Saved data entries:
⟨
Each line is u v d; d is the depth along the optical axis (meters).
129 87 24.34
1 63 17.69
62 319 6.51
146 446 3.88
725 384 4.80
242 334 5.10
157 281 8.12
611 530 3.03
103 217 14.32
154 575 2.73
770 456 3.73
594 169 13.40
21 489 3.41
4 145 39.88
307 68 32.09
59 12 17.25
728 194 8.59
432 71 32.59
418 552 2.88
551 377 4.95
⟩
> [About this task]:
So that nothing is lost, transcribe each entry exactly as written.

> [Solution to the problem]:
Each line is u v d; d is the depth along the optical axis (meters).
129 87 24.34
1 63 17.69
62 319 6.51
146 446 3.88
725 384 4.80
242 334 5.10
157 281 8.12
611 530 3.03
103 217 14.32
154 575 2.73
770 456 3.73
594 169 13.40
21 489 3.41
4 145 39.88
307 68 32.09
59 12 17.25
728 194 8.59
432 71 32.59
418 552 2.88
551 377 4.95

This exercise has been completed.